[INPUT MATERIAL]

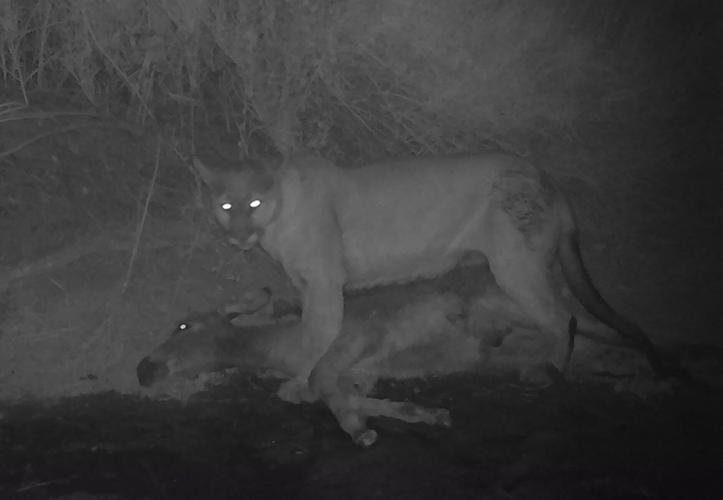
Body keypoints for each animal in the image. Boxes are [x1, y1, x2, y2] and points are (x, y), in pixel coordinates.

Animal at [193, 151, 668, 401]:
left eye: (254, 203)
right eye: (226, 205)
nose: (238, 234)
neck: (277, 222)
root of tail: (551, 183)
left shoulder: (326, 286)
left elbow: (316, 334)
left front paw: (296, 383)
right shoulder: (307, 285)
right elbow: (309, 329)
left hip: (517, 267)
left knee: (561, 319)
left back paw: (546, 371)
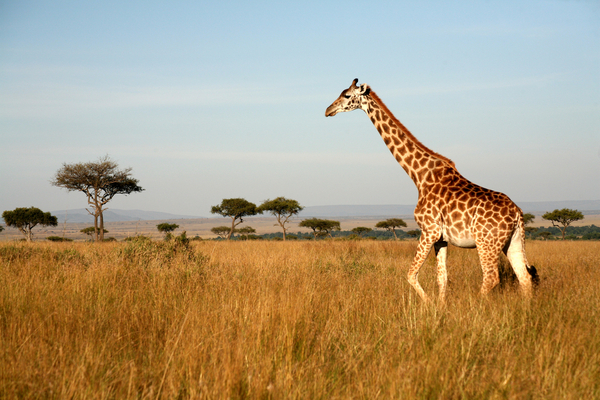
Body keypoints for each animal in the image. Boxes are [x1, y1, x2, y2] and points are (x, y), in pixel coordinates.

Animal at [326, 79, 536, 304]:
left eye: (347, 95)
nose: (328, 110)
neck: (419, 176)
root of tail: (517, 214)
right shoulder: (441, 238)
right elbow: (442, 278)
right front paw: (440, 307)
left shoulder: (429, 231)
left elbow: (411, 274)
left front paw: (427, 303)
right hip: (512, 242)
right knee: (524, 277)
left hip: (486, 242)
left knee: (491, 277)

[/INPUT MATERIAL]

* WHAT YOU SHOULD DO: After locating the line that holds "nose: (328, 110)", print it and each line after it through the end of the data, exactly as it stands.

* ANSWER TO THIS TASK:
nose: (328, 110)
neck: (419, 176)
root of tail: (517, 214)
right shoulder: (441, 238)
right elbow: (442, 278)
right front paw: (440, 307)
left shoulder: (429, 231)
left elbow: (411, 274)
left front paw: (427, 303)
right hip: (512, 242)
right knee: (524, 277)
left hip: (486, 242)
left knee: (491, 277)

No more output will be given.